Ils ont dessiné les plans eux-mêmes et n'en sont pas peu fiers. Cent fois sur le papier, l'été et l'automne 2011, Aude Farley et Richard Hamel ont repositionné, éliminé, déplacé et replacé encore, comme des enfants qui jouent, leurs petits cartons colorés découpés à l'échelle: des rectangles en guise d'armoires de cuisine, un morceau pour l'îlot, d'autres rectangles pour les sofas du salon, et ainsi de suite. À chaque essai, ils promenaient, sur le plan, le petit carré «fauteuil roulant» et son alter ego rond, le «fauteuil-qui-pivote».

«Sur la terrasse de notre ancien domicile, avec un verre de vin blanc», précise Richard. «Nous avons tripé, ajoute Aude. Il y a eu quelques maux de tête aussi pour trouver la place des armoires de cuisine, déjà toutes préorganisées.»

Lorsqu'elle a aménagé chez Richard et sa fille Alice, il y a sept ans, dans un haut de duplex, Aude savait qu'elle était atteinte de sclérose en plaques, ce qui ne la handicapait pas, à l'époque. Son état a évolué peu à peu, de la canne aux béquilles, puis au fauteuil. «L'été 2011, monter ou descendre l'escalier était devenu très difficile pour moi. Je devais demander de l'aide pour sortir.» Le couple se lance et achète, à Montréal, un nouveau duplex, en août 2011. Pour habiter, cette fois, le logement du bas.

Scie, marteau et carillons

Pendant neuf mois, Richard, qui avait déjà démontré, dans le passé, un certain talent pour la construction, abat des cloisons, construit un agrandissement côté cour (à l'ouest) et fait la finition, en se faisant parfois aider, notamment pour les armoires de cuisine et pour le béton du plancher de la salle de bains. «Avec une scie et un marteau, je ne vois pas le temps passer, confesse-t-il, aujourd'hui. Heureusement, les cloches de l'église sonnaient à midi et à 18h.

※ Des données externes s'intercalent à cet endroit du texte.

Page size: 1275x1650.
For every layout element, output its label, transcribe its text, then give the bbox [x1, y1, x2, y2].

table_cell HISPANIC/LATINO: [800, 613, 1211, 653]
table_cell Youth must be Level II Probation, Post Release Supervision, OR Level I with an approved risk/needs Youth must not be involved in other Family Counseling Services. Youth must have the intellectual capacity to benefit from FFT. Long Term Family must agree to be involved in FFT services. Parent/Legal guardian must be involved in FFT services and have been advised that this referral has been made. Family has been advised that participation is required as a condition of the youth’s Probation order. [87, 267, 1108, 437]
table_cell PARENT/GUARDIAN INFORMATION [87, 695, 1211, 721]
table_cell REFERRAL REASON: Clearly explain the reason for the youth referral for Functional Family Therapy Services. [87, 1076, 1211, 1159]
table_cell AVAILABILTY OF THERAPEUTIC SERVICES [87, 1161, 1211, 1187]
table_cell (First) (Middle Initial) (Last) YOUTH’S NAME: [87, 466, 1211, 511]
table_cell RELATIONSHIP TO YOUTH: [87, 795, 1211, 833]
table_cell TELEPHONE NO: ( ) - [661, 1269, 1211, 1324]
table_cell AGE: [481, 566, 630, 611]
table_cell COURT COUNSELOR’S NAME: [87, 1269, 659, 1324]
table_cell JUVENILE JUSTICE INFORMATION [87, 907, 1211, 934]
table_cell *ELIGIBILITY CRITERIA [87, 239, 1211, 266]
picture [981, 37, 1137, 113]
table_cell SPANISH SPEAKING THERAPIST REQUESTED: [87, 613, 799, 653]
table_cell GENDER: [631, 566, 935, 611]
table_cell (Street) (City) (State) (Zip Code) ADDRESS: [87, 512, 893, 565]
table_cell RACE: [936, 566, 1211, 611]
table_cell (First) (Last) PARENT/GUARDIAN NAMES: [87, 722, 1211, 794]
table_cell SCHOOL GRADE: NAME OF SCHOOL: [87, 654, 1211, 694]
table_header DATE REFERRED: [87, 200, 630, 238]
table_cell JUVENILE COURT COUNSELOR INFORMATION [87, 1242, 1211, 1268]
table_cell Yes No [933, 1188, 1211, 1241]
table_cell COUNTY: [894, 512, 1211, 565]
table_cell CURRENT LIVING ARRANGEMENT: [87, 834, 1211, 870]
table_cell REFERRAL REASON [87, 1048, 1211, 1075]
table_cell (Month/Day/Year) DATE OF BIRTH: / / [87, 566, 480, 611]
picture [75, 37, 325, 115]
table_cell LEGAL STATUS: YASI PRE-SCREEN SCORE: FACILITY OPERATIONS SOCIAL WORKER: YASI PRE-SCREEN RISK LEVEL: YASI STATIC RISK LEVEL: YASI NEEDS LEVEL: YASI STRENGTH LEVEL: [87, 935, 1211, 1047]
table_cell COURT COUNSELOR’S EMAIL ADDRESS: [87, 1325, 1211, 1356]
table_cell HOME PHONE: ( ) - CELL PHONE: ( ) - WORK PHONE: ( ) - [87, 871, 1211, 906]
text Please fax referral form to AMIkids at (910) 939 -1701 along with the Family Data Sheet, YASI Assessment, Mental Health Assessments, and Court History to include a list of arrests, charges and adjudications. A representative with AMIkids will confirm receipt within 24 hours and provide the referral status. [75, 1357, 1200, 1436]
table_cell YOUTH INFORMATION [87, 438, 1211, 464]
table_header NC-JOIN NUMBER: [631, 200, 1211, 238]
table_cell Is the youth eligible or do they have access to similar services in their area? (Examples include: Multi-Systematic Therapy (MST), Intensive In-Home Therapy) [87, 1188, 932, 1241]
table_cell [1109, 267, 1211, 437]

Le premier carillon me disait de manger, et le second, de rentrer à la maison.» L'agrandissement a ajouté 8 pieds sur 20 à la cuisine, portant ainsi à 1050 pieds carrés la surface du rez-de-chaussée. Aude, Richard et Alice déménagent en mai 2012.

L'autonomie retrouvée

La vaste cuisine, conviviale pour tout le monde, l'est particulièrement pour Aude. Bien installée au comptoir bas de l'îlot à deux niveaux, elle coupe les légumes aux côtés des autres convives qui discutent, les uns debouts à l'îlot, les autres attablés juste à côté. «Nous sommes ainsi tous ensemble», se réjouit-elle.

D'autres aménagements, non visibles, s'avèrent bien pratiques à l'usage. Le four à micro-ondes et le four conventionnel, tous deux encastrés à une hauteur accessible en fauteuil, sont à proximité de l'îlot: Aude peut y transférer une marmite brûlante, en la déposant d'abord sur la porte du four en position ouverte. Le même transfert en deux étapes est possible à l'autre extrémité du comptoir, où on peut caler sur un tiroir ouvert une planche à découper entaillée de deux rainures. On reconnaît sans peine les adaptations de base pour un fauteuil: le coup de pied rehaussé sous les armoires (huit pouces au lieu de quatre), un espace sous l'évier et sous la cuisinière, des interrupteurs électriques plus bas que de coutume.

Dans la cuisine, dissimulée derrière deux grandes portes coulissantes, la laveuse et la sécheuse sont surélevées, ce qui est plus pratique pour tout le monde, qu'on soit assis ou debout.

Le plancher est uni d'un bout à l'autre du rez-de-chaussée.

Grâce à l'élévateur extérieur, Aude peut maintenant sortir sans aide. «Quel bonheur de rouler sur le trottoir et d'aller faire des courses!», rapporte-t-elle avec enthousiasme.

L'achat de l'élévateur a été fait avec l'aide d'une subvention de 16 000$ du Programme d'adaptation de domicile de la Société d'habitation du Québec.

Pour ajouter la cerise sur le gâteau, Richard a réalisé un vieux rêve: stationner son véhicule près de l'entrée du sous-sol, pour y déposer sans tracas son attirail de travail. Quant à la jeune Alice, 15 ans, elle apprécie sa chambre au sous-sol et le métro à cinq minutes de marche. «Tant qu'à adapter un logement, nous l'avons adapté pour nous trois!», fait observer Aude.